Farmacista dell’ospedale di Saronno e un imprenditore in manette

Le manette sono scattate questa mattina, venerdì 5 giugno, a chiusura dell’indagine dei carabinieri di Varese e della Guardia di Finanza di Saronno. Custodia cautelare in carcere in attesa del processo per la 59enne farmacista dirigente della Farmacia dell’ospedale di Saronno e per un uomo di 49 anni di Barlassina (Monza e Brianza) amministrazione di un’azienda specializzata nella vendita di dispositivi medici a lei molto vicino. Le accuse sono per entrambi di peculato in concorso e, per l’imprenditore, anche di autoriciclaggio.

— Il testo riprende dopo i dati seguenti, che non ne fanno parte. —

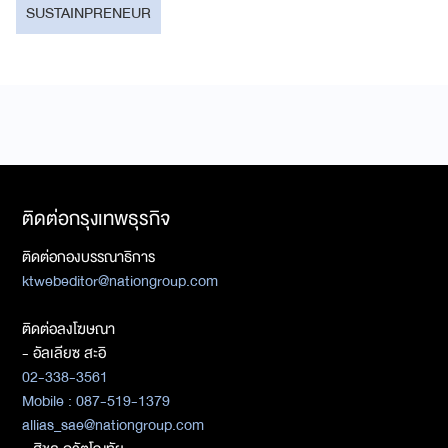
SUSTAINPRENEUR
ติดต่อกรุงเทพธุรกิจ
ติดต่อกองบรรณาธิการ
ktwebeditor@nationgroup.com
ติดต่อลงโฆษณา
- อัลเลียซ สะอิ
02-338-3561
Mobile : 087-519-1379
allias_sae@nationgroup.com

I dispositivi medici dell’ospedale rivenduti dall’azienda

Le indagini erano partite a novembre, quando l’Asst Valle Olona aveva rilevato una serie di ordinativi anomali partiti dalla farmacia dell’Ospedale di Saronno su ordine e con firma della dirigente. Indagini, pedinamenti e accertamenti di natura tecnica hanno permesso di verificare che la donna acquistava presidi medici  (lame e batterie per laringoscopi) facendoli apparire come ordini effettuati nell’interesse e per conto dell’ospedale, e quindi facendoli pagare dalle casse pubbliche, per poi trasferirli in scatoloni anonimi e consegnarli all’esterno dell’ospedale all’imprenditore che, tramite la sua società, li rivendeva. E spesso ad altri ospedali pubblici, ovviamente con tanto di fattura.

Entrambi in carcere

In mattinata entrambi sono stati tradotti in carcere su disposizione del Giudice per le Indagini Preliminari, che ha tenuto in considerazione  non solo il perseverare delle condotte criminose durante la crisi sanitaria dovuta alla diffusione del virus da Covid-19, ma anche della spregiudicatezza degli arrestati. Le lame e le batterie per i laringoscopi, infatti, destinate al funzionamento di apparati indispensabili per intubare i pazienti, in alcune occasioni non venivano deliberatamente consegnate ai reparti di anestesia che ne avevano necessità, per essere invece restituite al titolare dell’azienda fornitrice che le rivendeva lucrando indebiti profitti da spartire con la donna.